JAKARTA – Pemerintah Pusat telah menetapkan pelaksanaan Pemilihan Umum Kepala Daerah (Pemilukada) tahun 2020 digelar pada 9 Desember 2020.
Terkait rencana itu, Direktur Eksekutif Perludem (Perkumpulan Untuk Pemilu dan Demokrasi), Titi Anggraeni, mengatakan jika pemungutan suara dilakukan tahun ini, berarti tahapan pilkada harus dimulai pada awal Juni atau Juli 2020.
Dengan demikian, kata dia, akan beririsan dengan masa penanganan pandemi. “Artinya ada risiko yang akan dihadapi petugas pemilihan, pemilih, maupun calon peserta pemilihan,” ujar Titi Anggraeni.
Titi menyampaikan, beberapa prasyarat jika pelaksanaan pilkada tetap berlangsung pada masa pandemi Covid-19.
Syarat itu, antara lain, perlu dilakukan mitigasi risiko secara komprehensif terhadap setiap tahapan pilkada. Selain itu, perlu pula menyusun protokol kesehatan pencegahan Covid-19 dalam penyelenggaraan pilkada, baik pada tahapan pelaksanaan maupun pengawasan.
“Untuk itu, KPU dan Bawaslu perlu menyusun peraturan terkait dengan kebutuhan tersebut,”tegasnya.
Titi membayangkan, bagaimana pelaksanaan verifikasi seperti syarat dukungan calon perseorangan, pencocokan dan penelitian (cokli) data pemilih, pengadaan dan distribusi logistik, kampanye, pemungutan dan penghitungan suara, serta rekapitulasi suara yang sesuai dengan protokol kesehatan penanganan Covid-19.
“Ini harus diatur detail dalam tata cara yang harus dipatuhi oleh petugas pemilihan di lapangan,”kejarnya.
Di sisi lain, tambah Titi, Menteri Dalam Negeri, perlu mengeluarkan peraturan khusus untuk mencegah politisasi bantuan sosial, di tengah proses pemilihan yang bersinggungan dengan program penanganan Covid-19.

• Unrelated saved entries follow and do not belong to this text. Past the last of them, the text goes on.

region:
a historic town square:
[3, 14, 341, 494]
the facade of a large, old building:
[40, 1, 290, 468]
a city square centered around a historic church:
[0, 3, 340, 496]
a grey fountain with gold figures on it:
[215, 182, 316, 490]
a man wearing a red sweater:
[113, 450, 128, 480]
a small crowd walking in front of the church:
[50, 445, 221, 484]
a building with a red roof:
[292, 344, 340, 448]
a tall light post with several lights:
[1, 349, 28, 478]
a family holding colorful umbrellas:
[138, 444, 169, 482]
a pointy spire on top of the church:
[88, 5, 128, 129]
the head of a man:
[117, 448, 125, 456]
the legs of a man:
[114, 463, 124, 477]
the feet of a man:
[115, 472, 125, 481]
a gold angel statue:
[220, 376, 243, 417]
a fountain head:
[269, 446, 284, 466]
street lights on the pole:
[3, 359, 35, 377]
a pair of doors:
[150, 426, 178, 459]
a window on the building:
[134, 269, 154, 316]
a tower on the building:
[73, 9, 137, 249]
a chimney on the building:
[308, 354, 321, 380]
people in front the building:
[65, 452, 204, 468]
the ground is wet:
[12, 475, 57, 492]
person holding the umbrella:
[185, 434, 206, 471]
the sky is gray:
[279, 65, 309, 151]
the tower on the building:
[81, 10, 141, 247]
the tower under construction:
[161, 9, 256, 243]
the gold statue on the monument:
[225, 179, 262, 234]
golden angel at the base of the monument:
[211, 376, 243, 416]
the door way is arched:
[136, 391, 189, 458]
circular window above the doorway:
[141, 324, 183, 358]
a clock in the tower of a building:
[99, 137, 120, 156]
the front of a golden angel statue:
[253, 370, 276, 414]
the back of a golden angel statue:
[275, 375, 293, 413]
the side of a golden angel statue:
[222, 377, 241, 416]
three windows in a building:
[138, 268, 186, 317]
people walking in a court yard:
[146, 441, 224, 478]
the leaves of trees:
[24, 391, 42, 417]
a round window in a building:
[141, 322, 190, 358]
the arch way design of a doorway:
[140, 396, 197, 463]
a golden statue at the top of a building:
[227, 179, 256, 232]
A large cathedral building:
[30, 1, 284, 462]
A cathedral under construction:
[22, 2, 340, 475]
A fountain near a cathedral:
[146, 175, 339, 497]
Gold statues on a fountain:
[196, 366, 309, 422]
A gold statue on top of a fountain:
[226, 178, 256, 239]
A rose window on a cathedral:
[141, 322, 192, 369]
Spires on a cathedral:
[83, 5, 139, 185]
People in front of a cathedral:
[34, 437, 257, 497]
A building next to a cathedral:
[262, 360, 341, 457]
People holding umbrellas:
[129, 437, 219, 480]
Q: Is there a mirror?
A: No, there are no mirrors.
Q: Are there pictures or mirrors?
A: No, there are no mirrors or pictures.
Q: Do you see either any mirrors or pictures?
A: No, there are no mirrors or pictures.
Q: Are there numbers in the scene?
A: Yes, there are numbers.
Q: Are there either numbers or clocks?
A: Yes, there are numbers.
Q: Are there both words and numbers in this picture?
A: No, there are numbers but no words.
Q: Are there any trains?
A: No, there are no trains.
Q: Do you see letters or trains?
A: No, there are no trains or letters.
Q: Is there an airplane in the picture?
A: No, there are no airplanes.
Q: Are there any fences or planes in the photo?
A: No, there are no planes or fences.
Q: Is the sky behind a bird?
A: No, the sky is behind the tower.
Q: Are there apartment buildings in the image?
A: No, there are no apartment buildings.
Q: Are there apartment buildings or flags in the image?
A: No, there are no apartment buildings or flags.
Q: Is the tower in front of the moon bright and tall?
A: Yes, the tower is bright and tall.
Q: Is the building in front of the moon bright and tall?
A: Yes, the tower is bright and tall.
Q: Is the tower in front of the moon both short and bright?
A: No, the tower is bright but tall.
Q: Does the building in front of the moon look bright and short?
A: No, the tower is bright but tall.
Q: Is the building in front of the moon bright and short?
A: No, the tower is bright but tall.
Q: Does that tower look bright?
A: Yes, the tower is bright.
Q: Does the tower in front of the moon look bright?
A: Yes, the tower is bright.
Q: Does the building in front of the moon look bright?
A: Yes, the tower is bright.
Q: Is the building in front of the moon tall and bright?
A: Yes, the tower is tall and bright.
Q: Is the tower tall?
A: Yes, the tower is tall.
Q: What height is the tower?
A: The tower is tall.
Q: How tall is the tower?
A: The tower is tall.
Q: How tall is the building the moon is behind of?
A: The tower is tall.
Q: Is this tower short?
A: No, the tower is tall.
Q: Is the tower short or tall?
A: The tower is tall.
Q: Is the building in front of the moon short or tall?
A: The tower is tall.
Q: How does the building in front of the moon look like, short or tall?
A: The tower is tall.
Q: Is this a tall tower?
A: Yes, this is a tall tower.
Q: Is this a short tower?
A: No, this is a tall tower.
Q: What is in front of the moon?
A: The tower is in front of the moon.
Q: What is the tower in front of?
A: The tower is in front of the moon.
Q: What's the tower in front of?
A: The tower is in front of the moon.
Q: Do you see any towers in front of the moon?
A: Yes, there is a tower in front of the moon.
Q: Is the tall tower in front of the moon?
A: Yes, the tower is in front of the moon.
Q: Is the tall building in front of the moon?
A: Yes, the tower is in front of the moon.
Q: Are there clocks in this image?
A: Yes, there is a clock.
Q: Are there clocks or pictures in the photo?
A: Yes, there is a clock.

Peraturan ini, sebutnya, seperti melarang melekatkan citra individu kepala daerah berupa foto, gambar, atau simbol lainnya yang bisa mengarah pada citra individu politik seseorang.
Selain itu, sambungnya, pemerintah juga perlu memastikan daya dukung anggaran untuk memfasilitasi dampak pelaksanaan dan pengawasan pilkada di masa pandemi Covid-19.
Anggaran itu, misalnya dialokasikan untuk pengadaan alat pelindung diri (APD), sabun cuci tangan, masker, _hand sanitizer_, sarung tangan, disinfektan dan sebagainya.
Dengan begitu, Kementerian Dalam Negeri (Kemendagri) harus dapat memastikan anggaran Pilkada 2020 tidak direalokasi oleh daerah untuk penanganan Covid-19. “Jadi keamanan anggaran harus dipastikan sedemikian rupa,” ucap Titi.
Sementara itu, Direktur Eksekutif Indonesia Political Opinion (IPO), Dedi Kurnia Syah, juga menyampaikan dukungannya terhadap keputusan pemerintah yang menggelar Pilkada pada tanggal 9 Desember 2020.
Menurutnya Pilkada ditengah situasi Covid-19 dapat menjadi ajang adu gagasan, uji kompetensi dan evaluasi penanganan Covid-19 di daerah, terutama daerah yang melaksanakan Pilkada.
Selain itu, lanjut Dedi, pelaksanaan pilkada ditengah situasi Covid-19 dapat dimanfaatkan untuk mendorong para kepala daerah terutama calon petahana untuk lebih serius dalam menanggulangi wabah Covid-19 di daerahnya.
“Pemilih nantinya akan melihat apakah kepala daerah petahana tersebut sukses dalam menangani persoalan covid-19 atau gagal,”kata Dedi.